Paradise Papers: les Pays-Bas vont réexaminer 4 000 accords fiscaux

Siège de Procter & Gamble

Le gouvernement néerlandais a décidé mercredi de réexaminer 4 000 accords fiscaux passés entre 2012 et 2016 avec des sociétés multinationales, à la suite des révélations des « Paradise Papers ».

Selon ces documents, un accord conclu en 2008 avec Procter & Gamble, qui produit notamment les couches Pampers et les rasoirs Gillette, a permis au géant américain de bénéficier par erreur d’un allègement fiscal de 169 millions de dollars.

L’affaire a choqué des parlementaires néerlandais qui ont réclamé mardi un débat sur ces accords fiscaux.

Dans un communiqué, P&G a assuré « payer tous les impôts qu’il doit, dans le monde entier ». « Nous respectons l’esprit et la lettre de la loi où que nous opérions », a dit le groupe américain.

Dans une lettre adressée au Parlement, le secrétaire d’État néerlandais aux Finances, Menno Snel, a reconnu que l’accord concernant Procter & Gamble avait été paraphé par un seul représentant des autorités fiscales alors que plusieurs signatures étaient requises.

« Il est inacceptable de ne pas suivre les procédures », écrit-il. « En conséquence, j’ai donné l’ordre de vérifier (…) si plus de 4 000 décisions internationales ont bien été prises en accord avec les directives. » Il a précisé que cette enquête serait terminée avant la fin de l’année.
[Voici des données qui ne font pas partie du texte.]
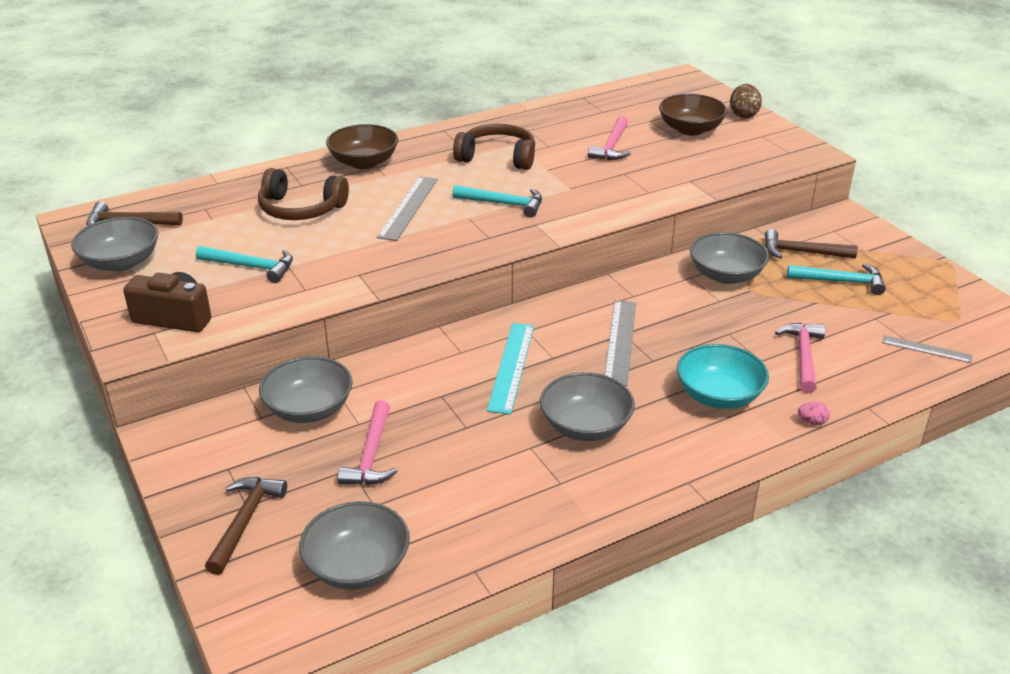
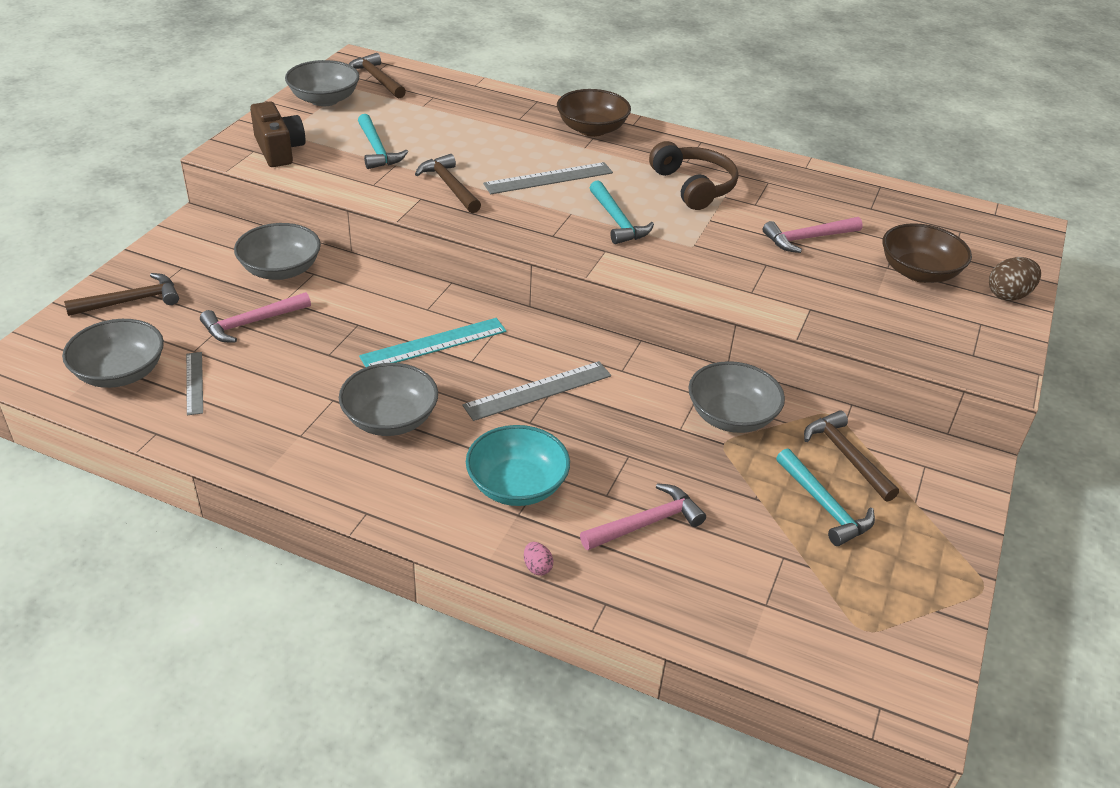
camera: 50 degrees right, 5 degrees up
(300, 209) = (483, 134): brown headphones -> none
(359, 254) = (449, 186): none -> brown hammer
(926, 349) = (769, 620): grey ruler -> grey ruler (194, 383)

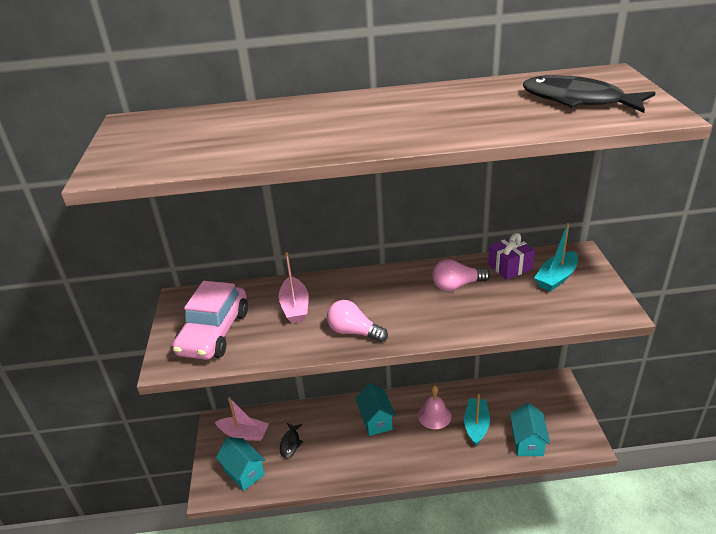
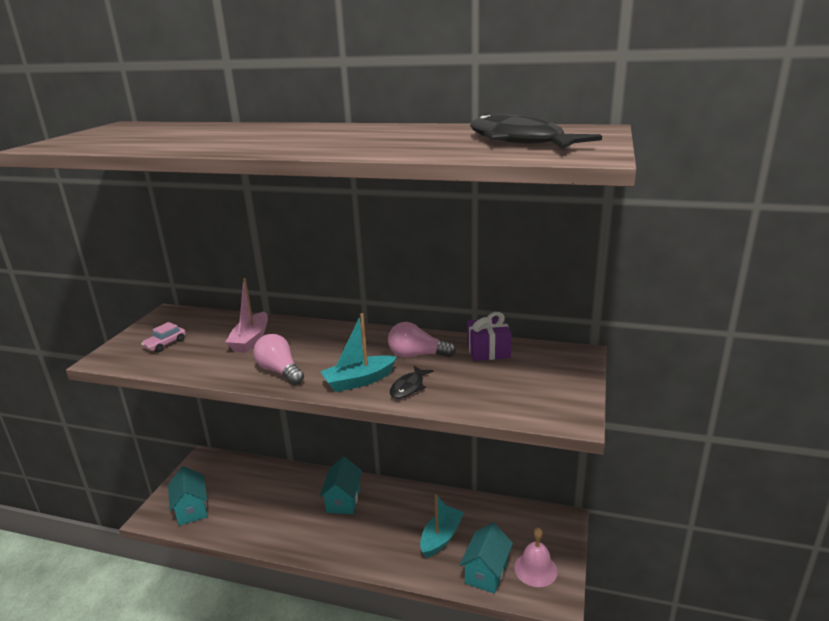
camera: 20 degrees right, 10 degrees down
(214, 333) = (165, 344): pink car -> pink car, size x0.43
(244, 434) = (217, 475): pink boat -> none
(290, 443) = (250, 497): black fish -> black fish (408, 387)
(434, 416) = (404, 514): pink bell -> pink bell (535, 569)
(556, 278) = (529, 371): turquoise boat -> turquoise boat (359, 381)

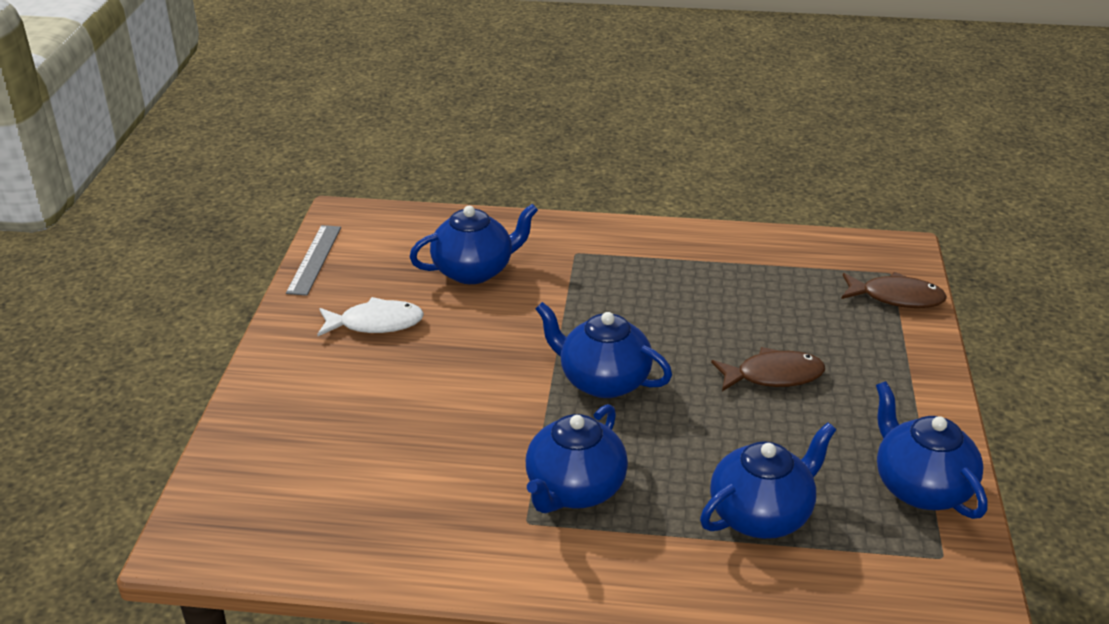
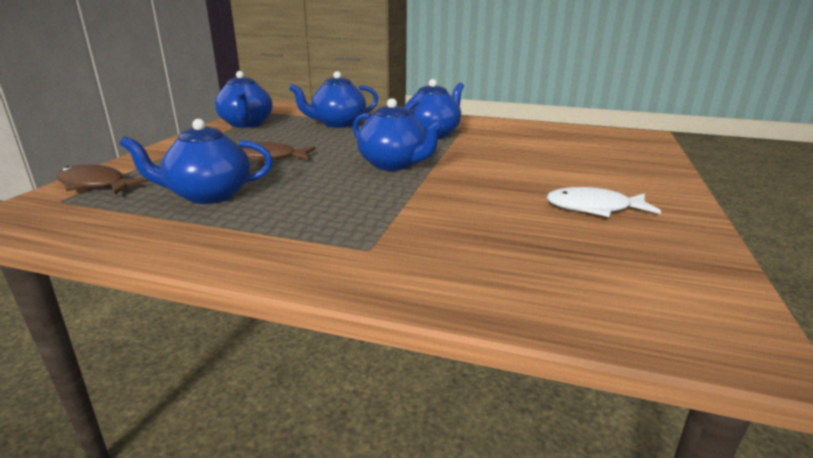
camera: 170 degrees left, 10 degrees down
(314, 259) = (723, 275): grey ruler -> none
(474, 271) = (498, 242): blue teapot -> blue teapot (208, 195)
La Commission européenne et des institutions internationales accusent régulièrement les Pays-Bas d’aider les entreprises à échapper à l’impôt en mettant en place des milliers d’accords fiscaux, notamment des « Advance Price Agreement » (APA, accord préalable en matière de prix de transfert) avec les grandes multinationales, comme c’est le cas pour P&G.

Paradise Papers: les Pays-Bas, place forte de l’évasion fiscale

Les « paradise papers » lèvent le voile sur les régimes fiscaux avantageux de certains États membres de l’Union. Les Pays-Bas sont pointés du doigt. Un article de notre partenaire, La Tribune.

En 2015, la Commission européenne avait ordonné au gouvernement néerlandais de réclamer jusqu’à 30 millions d’euros d’impôts au groupe américain Starbucks après avoir jugé que l’arrangement conclu entre les Pays-Bas et la chaîne de cafés constituait une aide publique illégale. Starbucks et le ministère néerlandais des Finances ont fait appel.

Selon les chiffres de la Commission, les États membres de l’UE ont accordé 978 APA à des compagnies de l’Union en 2015, dont 236 aux Pays-Bas, 474 en Belgique et 145 au Luxembourg.

Les « Paradise Papers » sont une masse de documents sur des opérations financières émanant du cabinet d’avocats Appleby et obtenus par le Süddeutsche Zeitung. Le journal allemand a ensuite partagé ces documents avec le Consortium international des journalistes d’investigation (ICIJ) et d’autres médias.